Once the case study reads as an argument, it needs a permanent home. A slide deck or a social post is rented ground; the layout and the reach belong to a platform that can change the rules the day you need it most. A site you control is the only version of the work that keeps working when a feed does not. Folio is one hosted way to do that, and the name is a small joke about the word portfolio itself. One account gives you a portfolio site, a resume with a deterministic ATS score, and a contact inbox for the people who find the work. On the free plan you sit on portfolio.wrxstack.com/yourname with a small Made with Folio badge and the full theme gallery on the paid tier, while the resume export downloads as PDF and DOCX at no cost and with no watermark.
Whatever you build it with, hold the standard constant: every case study is an argument, the reasoning is the content, and the screens are the evidence. Get that right and three projects are enough to carry a whole portfolio.
Frequently asked questions
How many case studies should a UX portfolio have?

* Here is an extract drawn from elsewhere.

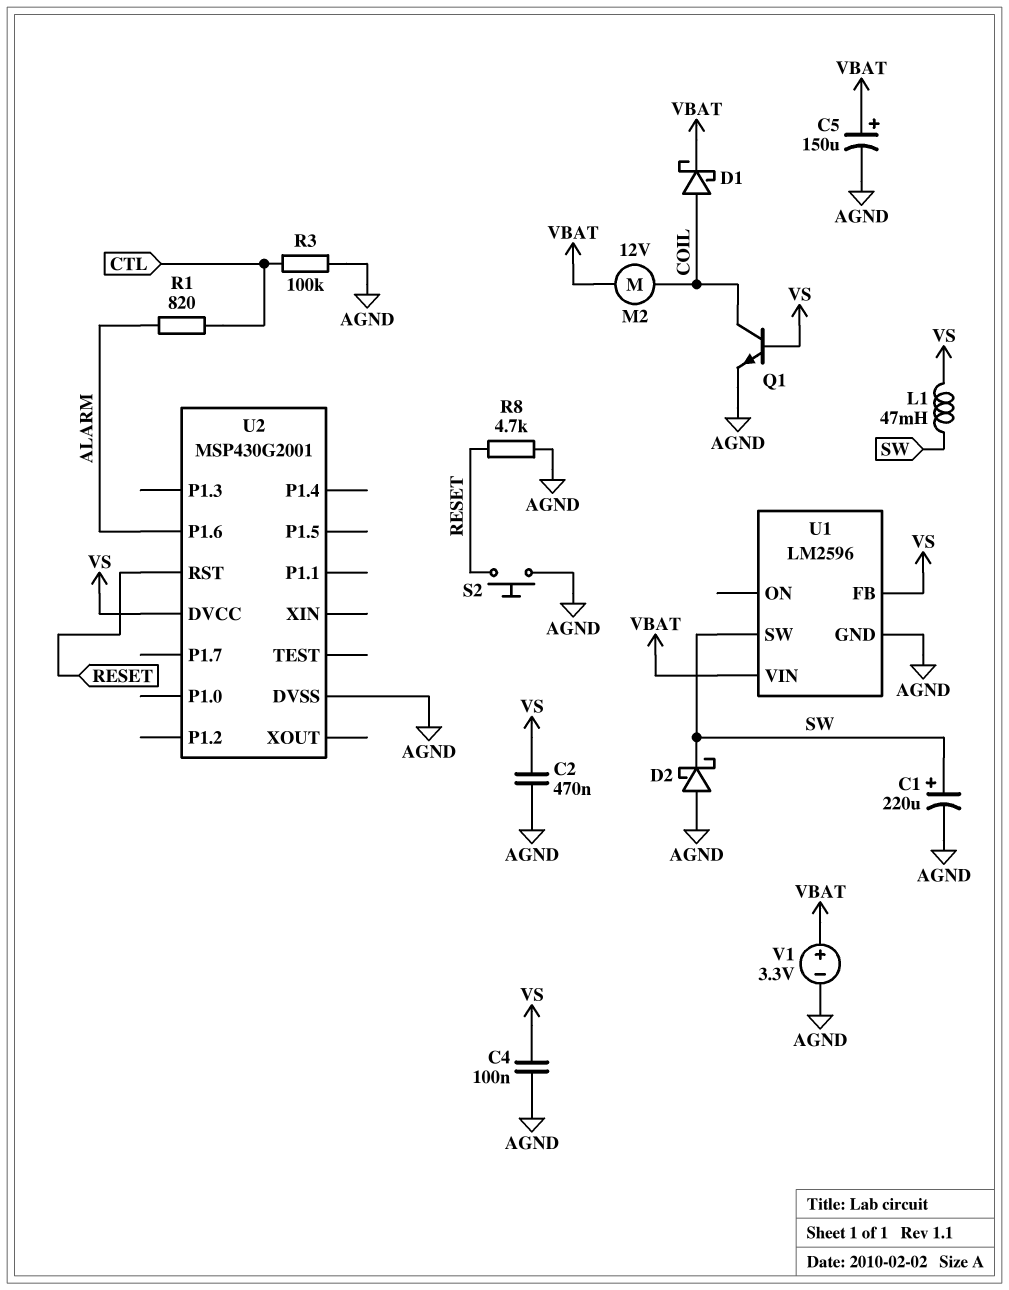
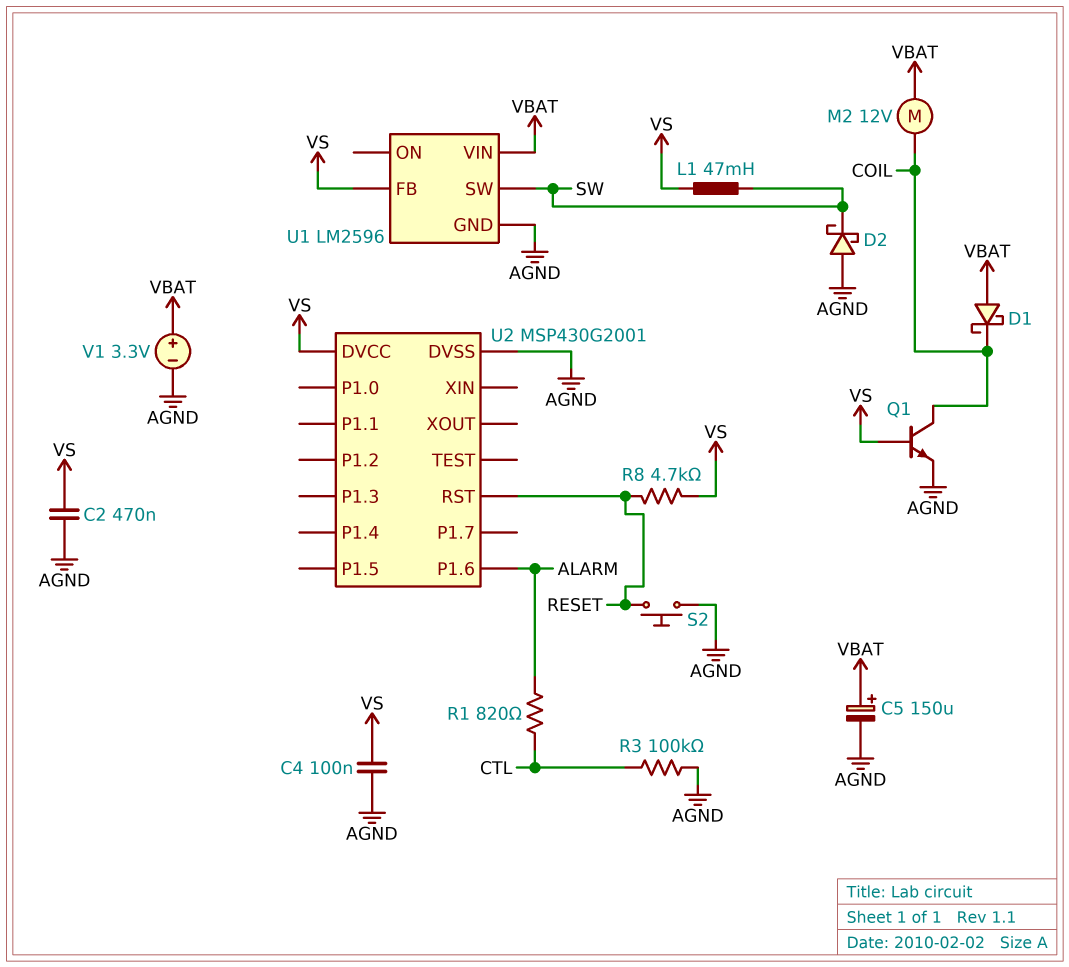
C1: 220uF (plus SW, minus AGND) -> none
D1: schottky (A COIL, K VBAT) -> schottky (A VBAT, K COIL)
R8: 4.7k (AGND, RESET) -> 4.7k (RESET, VS)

Three strong case studies are usually enough, and often better than six. A reviewer reads for depth, not volume, so a portfolio of three projects that each defend real decisions will beat one that displays a dozen at a shallow level. Add a fourth only when it shows a genuinely different kind of problem or context.
What should a UX case study include?
Four things: the problem and who had it, the constraints you worked inside, the two or three decisions that shaped the result along with what you rejected, and the measured outcome with its baseline and method. Everything else on the page is evidence for one of those four or it can be cut.
How long should a UX case study be?
Long enough to defend two or three decisions and no longer. In practice that is a page a reviewer can skim in a couple of minutes and read in full in five or six. Length is not the goal; a reader should be able to get the point from the headings alone and the depth from the body if they want it.
What if I cannot share metrics from my project?
Say so, and describe the signal you did have. Not every project produces a clean number, and inventing one is the fastest way to lose a reviewer who has seen the pattern before. A qualitative outcome, an honest note on what could not be measured, or a decision the work changed are all legitimate ways to close.
Can I write a case study for a project that never shipped?
Yes. A project that stopped before launch can still show that you found a real problem and reasoned through it, which is what a reviewer is buying. Frame the outcome as the decision it informed or the learning it produced, and be direct about why it did not ship. Honesty about that reads as maturity, not weakness.